Indoor scene change data:

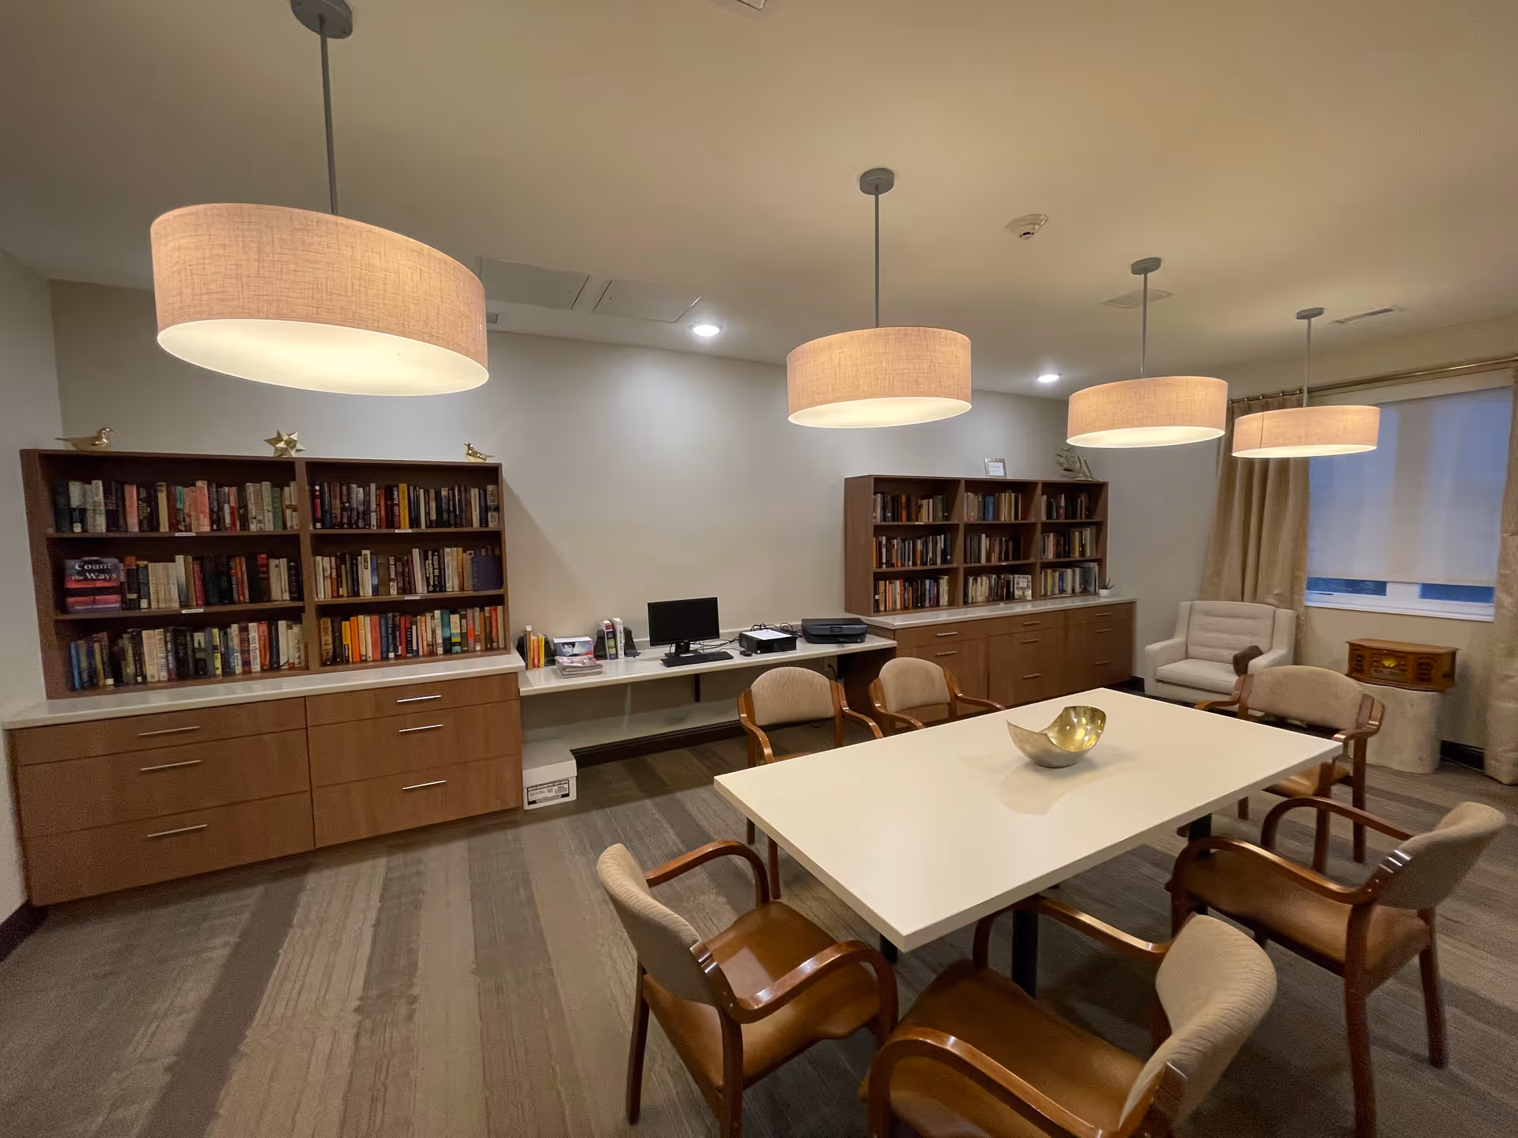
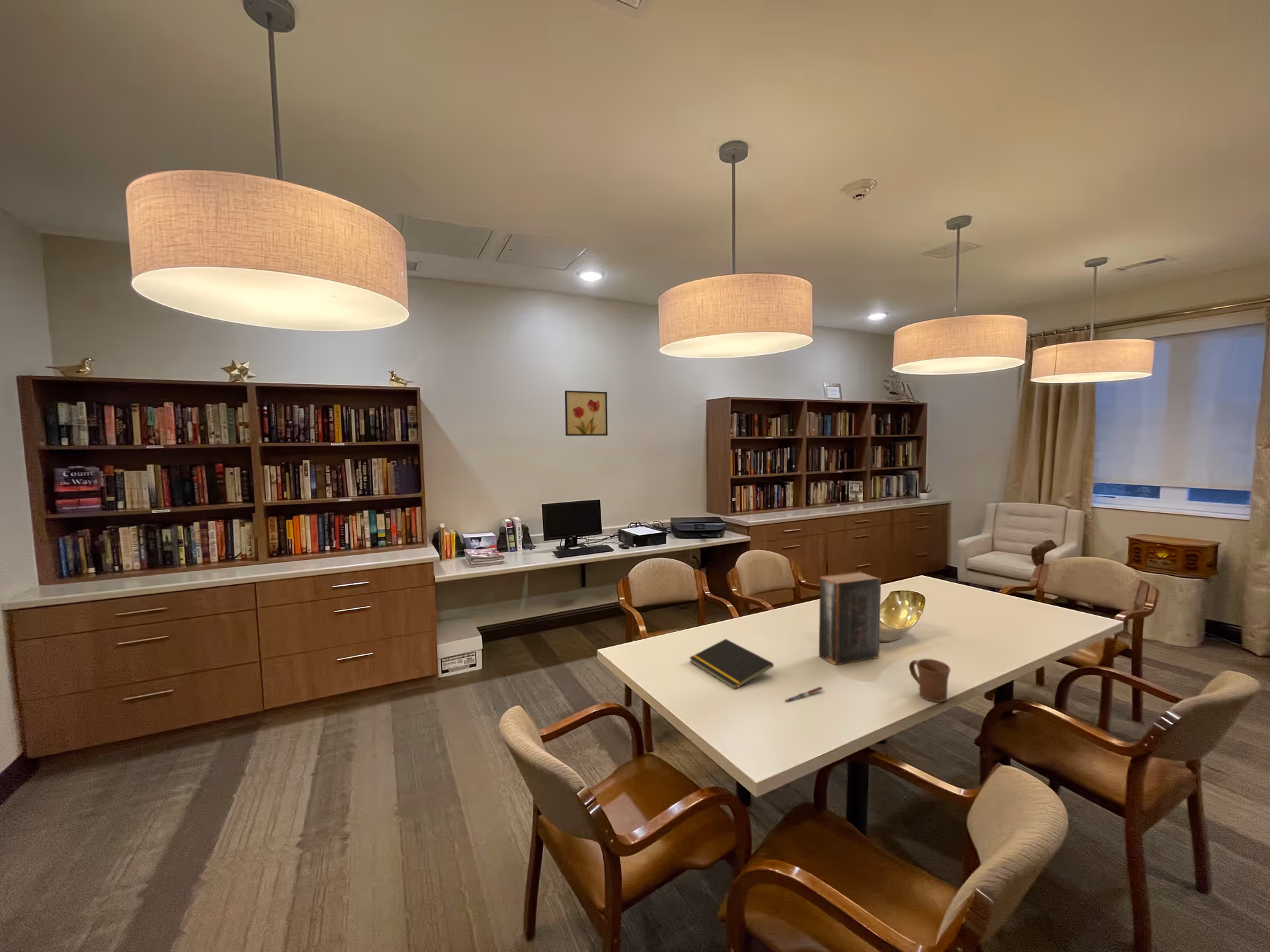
+ pen [784,686,824,703]
+ book [818,571,882,666]
+ mug [908,658,951,703]
+ notepad [689,638,775,690]
+ wall art [564,390,609,436]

PROBLEM DESCRIPTION
The records above are to be restated exactly, with all pictures omitted.

RESPONSE AREA
+ pen [784,686,824,703]
+ book [818,571,882,666]
+ mug [908,658,951,703]
+ notepad [689,638,775,690]
+ wall art [564,390,609,436]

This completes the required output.